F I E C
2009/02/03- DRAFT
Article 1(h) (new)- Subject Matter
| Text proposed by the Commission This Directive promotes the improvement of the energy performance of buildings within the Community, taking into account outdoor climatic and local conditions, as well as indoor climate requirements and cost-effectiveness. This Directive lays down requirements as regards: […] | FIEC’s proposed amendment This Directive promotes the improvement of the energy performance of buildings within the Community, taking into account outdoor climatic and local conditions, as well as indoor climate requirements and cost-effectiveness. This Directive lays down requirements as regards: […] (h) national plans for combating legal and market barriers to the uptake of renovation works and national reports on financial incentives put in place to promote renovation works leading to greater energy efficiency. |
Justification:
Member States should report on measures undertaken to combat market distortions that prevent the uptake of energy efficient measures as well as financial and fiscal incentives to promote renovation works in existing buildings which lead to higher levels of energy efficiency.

+++++

### DIRECTIONS FOR THIS TASK
Please repeat each line above exactly.

### RESULT BELOW
F I E C
2009/02/03- DRAFT
Article 1(h) (new)- Subject Matter
| Text proposed by the Commission This Directive promotes the improvement of the energy performance of buildings within the Community, taking into account outdoor climatic and local conditions, as well as indoor climate requirements and cost-effectiveness. This Directive lays down requirements as regards: […] | FIEC’s proposed amendment This Directive promotes the improvement of the energy performance of buildings within the Community, taking into account outdoor climatic and local conditions, as well as indoor climate requirements and cost-effectiveness. This Directive lays down requirements as regards: […] (h) national plans for combating legal and market barriers to the uptake of renovation works and national reports on financial incentives put in place to promote renovation works leading to greater energy efficiency. |
Justification:
Member States should report on measures undertaken to combat market distortions that prevent the uptake of energy efficient measures as well as financial and fiscal incentives to promote renovation works in existing buildings which lead to higher levels of energy efficiency.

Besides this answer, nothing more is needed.